- _Work to be completed_: Give every line from the entries that contains "which".

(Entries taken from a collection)
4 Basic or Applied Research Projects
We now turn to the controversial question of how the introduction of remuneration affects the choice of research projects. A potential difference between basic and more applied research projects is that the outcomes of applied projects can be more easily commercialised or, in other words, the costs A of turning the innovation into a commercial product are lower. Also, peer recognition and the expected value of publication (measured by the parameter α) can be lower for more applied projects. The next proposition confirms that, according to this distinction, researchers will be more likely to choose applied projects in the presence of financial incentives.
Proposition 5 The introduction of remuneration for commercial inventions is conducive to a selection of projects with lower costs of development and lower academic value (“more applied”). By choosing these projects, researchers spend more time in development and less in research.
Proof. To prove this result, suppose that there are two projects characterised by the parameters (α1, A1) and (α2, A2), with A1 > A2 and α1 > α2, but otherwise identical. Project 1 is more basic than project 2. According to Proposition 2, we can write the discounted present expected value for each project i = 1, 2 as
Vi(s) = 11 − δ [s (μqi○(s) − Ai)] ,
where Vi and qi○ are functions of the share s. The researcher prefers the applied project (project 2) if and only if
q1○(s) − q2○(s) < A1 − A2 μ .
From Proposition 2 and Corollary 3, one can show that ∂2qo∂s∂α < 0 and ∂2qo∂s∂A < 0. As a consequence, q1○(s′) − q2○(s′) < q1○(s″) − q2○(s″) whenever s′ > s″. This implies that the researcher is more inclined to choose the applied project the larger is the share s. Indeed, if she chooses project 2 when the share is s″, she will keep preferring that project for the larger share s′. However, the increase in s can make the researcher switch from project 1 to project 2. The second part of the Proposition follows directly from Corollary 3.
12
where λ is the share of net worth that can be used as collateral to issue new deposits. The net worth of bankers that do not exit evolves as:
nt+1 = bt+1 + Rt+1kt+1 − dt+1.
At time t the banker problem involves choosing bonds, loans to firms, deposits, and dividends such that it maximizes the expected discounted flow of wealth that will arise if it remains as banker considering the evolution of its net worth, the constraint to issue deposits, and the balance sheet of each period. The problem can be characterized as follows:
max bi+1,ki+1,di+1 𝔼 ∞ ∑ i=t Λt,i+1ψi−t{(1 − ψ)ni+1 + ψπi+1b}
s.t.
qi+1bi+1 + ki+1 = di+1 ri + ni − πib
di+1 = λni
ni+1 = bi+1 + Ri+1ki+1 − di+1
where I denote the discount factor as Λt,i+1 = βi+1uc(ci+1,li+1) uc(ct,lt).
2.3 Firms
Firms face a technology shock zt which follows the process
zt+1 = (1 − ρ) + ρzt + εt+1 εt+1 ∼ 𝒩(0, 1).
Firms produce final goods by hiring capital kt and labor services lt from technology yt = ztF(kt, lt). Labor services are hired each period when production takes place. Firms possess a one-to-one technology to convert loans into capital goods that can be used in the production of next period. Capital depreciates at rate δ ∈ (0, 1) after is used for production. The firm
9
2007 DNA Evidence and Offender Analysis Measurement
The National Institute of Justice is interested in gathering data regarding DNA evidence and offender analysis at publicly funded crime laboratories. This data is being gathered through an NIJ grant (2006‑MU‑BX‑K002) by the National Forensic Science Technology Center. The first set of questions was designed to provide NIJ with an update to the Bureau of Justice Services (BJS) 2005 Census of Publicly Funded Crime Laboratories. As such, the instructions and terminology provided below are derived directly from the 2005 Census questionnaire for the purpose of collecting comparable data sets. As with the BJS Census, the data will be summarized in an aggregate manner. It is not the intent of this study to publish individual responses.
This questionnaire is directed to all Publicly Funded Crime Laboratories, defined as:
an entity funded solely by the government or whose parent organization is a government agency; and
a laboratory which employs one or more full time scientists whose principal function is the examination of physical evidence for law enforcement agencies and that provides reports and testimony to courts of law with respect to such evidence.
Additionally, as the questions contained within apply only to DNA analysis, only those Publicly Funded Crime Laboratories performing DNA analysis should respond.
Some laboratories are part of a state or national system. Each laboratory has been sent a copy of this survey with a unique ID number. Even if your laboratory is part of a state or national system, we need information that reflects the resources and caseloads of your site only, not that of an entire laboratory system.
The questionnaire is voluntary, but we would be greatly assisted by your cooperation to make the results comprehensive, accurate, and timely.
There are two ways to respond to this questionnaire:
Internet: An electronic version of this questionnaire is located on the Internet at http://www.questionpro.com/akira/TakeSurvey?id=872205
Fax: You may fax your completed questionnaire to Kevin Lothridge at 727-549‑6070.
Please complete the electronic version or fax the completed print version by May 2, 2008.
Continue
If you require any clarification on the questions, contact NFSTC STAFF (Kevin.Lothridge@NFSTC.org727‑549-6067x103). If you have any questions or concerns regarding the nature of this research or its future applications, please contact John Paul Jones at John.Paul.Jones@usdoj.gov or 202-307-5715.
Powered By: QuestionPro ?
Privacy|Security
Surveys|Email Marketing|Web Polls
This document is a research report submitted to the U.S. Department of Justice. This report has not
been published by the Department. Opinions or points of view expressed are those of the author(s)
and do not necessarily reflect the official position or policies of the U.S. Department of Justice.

- _Task result_:
Firms face a technology shock zt which follows the process
a laboratory which employs one or more full time scientists whose principal function is the examination of physical evidence for law enforcement agencies and that provides reports and testimony to courts of law with respect to such evidence.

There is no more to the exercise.